→ **EXCERPT PROVIDED**:
#####

# First successful RBA



## Shelley (1/12/15)

So I've been persevering for 2 weeks constantly carrying my tools with me everywhere ! I know I'm obsessed, just ask my family and friends. Flavor chaser here so after hours on YouTube, forums and physical injury burning myself on a coil, vapors tongue and several bottles of juice, I have found my sweet spot. Got the subox mini kit and wasn't able to replicate or better the performance of the .5ohm replaceable OCC (didn't like the 1.2 ohm coil), and since they don't last me as long as I would like (nothing better than a fresh coil) till now. 26ga+32ga Clapton wire 20mm diameter 5 wraps Scottish roll organic cotton wick. Major flavor and much cheaper! Just Do It Newbies! If you personalize your Vaping it's much easier to sustain a stinkie free life.

Reactions: Like 7 | Winner 2


----------



## shaunnadan (1/12/15)

congrats !!!!

very impressive on the clapton coil, especially for that type of tank... but 20mm diameter ?


----------



## TheLongTwitch (1/12/15)

I know exactly what you mean...I have my full toolbox wherever I go!! 

My personal favorite is 0.25 Ohm dual 24ga 6wraps a side on 2.5mm ID....with Scottish roll 

You may want to look into some 24ga Kanthal as it sounds like you are a full on Sub Ohm flavor junkie! 
P.S. You can also do a twisted 26ga for some really crisp flavor too

And lastly; If you can find an original Fishbone, I highly recommend it for your preference. (Loads of flavor & VERY dense clouds!)
The new Fishbone Plus is also a winner! ...These are drippers though.
My daily vape is the original Fishbone and I absolutely adore it above anything else.
(Was on a subtank until I got my Fishbone and tanks just aren't the same anymore)

Reactions: Like 1


----------



## Shelley (1/12/15)

shaunnadan said:


> congrats !!!!
> 
> very impressive on the clapton coil, especially for that type of tank... but 20mm diameter ?



#faceplalm! I meant 2mm


----------



## Clouder (1/12/15)

Nice @Shelley !!


----------



## Shelley (1/12/15)

#####

→ **DATA RECORDS**:
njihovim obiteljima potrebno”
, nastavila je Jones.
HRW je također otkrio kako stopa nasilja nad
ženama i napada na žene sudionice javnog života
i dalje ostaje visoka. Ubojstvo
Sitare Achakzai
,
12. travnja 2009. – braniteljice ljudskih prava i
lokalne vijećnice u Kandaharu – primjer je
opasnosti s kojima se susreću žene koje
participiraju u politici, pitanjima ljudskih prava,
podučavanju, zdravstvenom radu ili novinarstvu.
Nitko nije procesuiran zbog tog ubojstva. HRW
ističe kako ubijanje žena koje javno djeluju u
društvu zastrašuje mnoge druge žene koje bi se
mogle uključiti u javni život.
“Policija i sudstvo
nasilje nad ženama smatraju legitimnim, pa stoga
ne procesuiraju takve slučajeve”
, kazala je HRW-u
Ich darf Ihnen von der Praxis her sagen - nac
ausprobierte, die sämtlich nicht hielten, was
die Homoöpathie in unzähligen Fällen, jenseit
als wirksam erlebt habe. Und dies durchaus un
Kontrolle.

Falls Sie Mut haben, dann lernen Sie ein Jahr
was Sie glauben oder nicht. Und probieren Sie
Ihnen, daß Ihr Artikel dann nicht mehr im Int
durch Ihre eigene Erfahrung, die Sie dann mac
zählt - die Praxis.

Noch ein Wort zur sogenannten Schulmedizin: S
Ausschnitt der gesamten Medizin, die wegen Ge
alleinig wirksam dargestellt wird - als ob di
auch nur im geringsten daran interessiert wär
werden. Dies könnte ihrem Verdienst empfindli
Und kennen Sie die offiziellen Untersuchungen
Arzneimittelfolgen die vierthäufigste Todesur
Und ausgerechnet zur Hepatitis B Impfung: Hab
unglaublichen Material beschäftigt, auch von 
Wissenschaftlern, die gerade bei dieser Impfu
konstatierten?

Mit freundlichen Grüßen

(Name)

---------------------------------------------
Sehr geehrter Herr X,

#####

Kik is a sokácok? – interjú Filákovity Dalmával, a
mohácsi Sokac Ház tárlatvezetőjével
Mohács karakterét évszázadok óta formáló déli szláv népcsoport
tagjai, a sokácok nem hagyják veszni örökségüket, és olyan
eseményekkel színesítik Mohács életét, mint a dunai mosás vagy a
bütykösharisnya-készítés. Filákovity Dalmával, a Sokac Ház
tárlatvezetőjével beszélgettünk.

#####

→ **ASSIGNMENT A**: In the forum thread about a first successful RBA, what coil diameter did Shelley say was actually meant instead of 20mm?
→ **ASSIGNMENT B**: Quote the forum thread about a first successful RBA between "P.S. You can" and "the same anymore)", inclusive.

→ **EXERCISE OUTPUT A**: 2mm

→ **EXERCISE OUTPUT B**:
P.S. You can also do a twisted 26ga for some really crisp flavor too

And lastly; If you can find an original Fishbone, I highly recommend it for your preference. (Loads of flavor & VERY dense clouds!)
The new Fishbone Plus is also a winner! ...These are drippers though.
My daily vape is the original Fishbone and I absolutely adore it above anything else.
(Was on a subtank until I got my Fishbone and tanks just aren't the same anymore)